_Texto seleccionado_
+-------+

La nueva gestión del BCRA heredó una situación crítica en el mercado cambiario. El equipo del Central tiene días contados para tranquilizar a un volátil mercado cambiario, que forzó una devaluación del 40% desde que comenzó la corrida cambiaria (hace 2 meses).
El aumento de tasas en la licitación de Lebacs (del 40% al 47%) es parte de la estrategia que busca quitar liquidez del mercado, evitar que la montaña de pesos que representan las Lebacs presionen al dólar, y mantener el tipo de cambio en un rango de $ 27 / $ 28.
La súper tasa logró renovar el 60% de las Lebacs, el equivalente a un 20% de las Lebacs se había colocado en bonos del Tesoro el lunes pasado (a dos años), y el equivalente a un 20% restante se contendría con subas de encajes. Resultado: demanda potencial de dólares relativamente contenida (por ahora).
A su vez, se decidió apuntalar la oferta de dólares, mediante una amplia batería de medidas: subastas de dólares del Tesoro y del BCRA, acuerdo con exportadores agrícolas para que liquiden operaciones, reducción de la tenencia permitida de dólares de los bancos (con lo cual deberán vender), entre otras.

+-------+

_Entradas proporcionadas_
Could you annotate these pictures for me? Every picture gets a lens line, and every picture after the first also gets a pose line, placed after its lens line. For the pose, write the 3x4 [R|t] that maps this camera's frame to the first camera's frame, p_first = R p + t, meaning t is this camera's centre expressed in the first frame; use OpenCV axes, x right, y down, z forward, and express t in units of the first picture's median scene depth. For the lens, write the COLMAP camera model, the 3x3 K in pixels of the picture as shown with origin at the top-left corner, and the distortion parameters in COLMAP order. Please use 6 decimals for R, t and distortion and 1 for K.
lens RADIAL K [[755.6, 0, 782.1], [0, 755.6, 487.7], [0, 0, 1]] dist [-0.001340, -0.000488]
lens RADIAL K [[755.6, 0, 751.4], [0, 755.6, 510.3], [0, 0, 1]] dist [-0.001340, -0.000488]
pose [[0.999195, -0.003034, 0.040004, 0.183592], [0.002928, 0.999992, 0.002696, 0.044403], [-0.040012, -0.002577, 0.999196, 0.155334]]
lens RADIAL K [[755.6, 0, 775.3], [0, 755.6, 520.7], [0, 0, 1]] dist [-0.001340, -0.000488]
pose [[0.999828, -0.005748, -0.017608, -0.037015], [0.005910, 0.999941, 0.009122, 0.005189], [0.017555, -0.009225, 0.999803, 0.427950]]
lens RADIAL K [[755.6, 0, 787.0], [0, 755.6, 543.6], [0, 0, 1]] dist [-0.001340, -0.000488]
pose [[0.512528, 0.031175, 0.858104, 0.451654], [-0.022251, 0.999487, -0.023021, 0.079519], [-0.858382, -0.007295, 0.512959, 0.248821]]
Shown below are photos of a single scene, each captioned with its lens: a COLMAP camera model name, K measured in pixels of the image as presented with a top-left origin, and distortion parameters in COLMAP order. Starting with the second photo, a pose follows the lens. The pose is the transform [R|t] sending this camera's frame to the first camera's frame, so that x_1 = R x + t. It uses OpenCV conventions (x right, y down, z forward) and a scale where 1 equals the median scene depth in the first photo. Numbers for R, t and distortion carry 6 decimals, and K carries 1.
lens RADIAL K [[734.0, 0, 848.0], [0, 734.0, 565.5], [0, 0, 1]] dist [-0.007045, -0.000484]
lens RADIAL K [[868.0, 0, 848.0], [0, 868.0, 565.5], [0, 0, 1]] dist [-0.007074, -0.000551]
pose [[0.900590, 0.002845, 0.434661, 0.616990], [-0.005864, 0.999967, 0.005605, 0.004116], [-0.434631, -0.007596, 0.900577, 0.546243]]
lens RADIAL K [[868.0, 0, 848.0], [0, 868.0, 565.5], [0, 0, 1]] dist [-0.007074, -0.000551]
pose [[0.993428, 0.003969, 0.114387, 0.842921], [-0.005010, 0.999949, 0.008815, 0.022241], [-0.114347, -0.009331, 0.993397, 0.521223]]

+-------+

Copia el fragmento del texto sobre el BCRA que empieza en "El aumento de" y termina en "vender), entre otras.", y sustituye "exportadores agrícolas" por "productores agrícolas".

_Solución de la consigna_
El aumento de tasas en la licitación de Lebacs (del 40% al 47%) es parte de la estrategia que busca quitar liquidez del mercado, evitar que la montaña de pesos que representan las Lebacs presionen al dólar, y mantener el tipo de cambio en un rango de $ 27 / $ 28.
La súper tasa logró renovar el 60% de las Lebacs, el equivalente a un 20% de las Lebacs se había colocado en bonos del Tesoro el lunes pasado (a dos años), y el equivalente a un 20% restante se contendría con subas de encajes. Resultado: demanda potencial de dólares relativamente contenida (por ahora).
A su vez, se decidió apuntalar la oferta de dólares, mediante una amplia batería de medidas: subastas de dólares del Tesoro y del BCRA, acuerdo con productores agrícolas para que liquiden operaciones, reducción de la tenencia permitida de dólares de los bancos (con lo cual deberán vender), entre otras.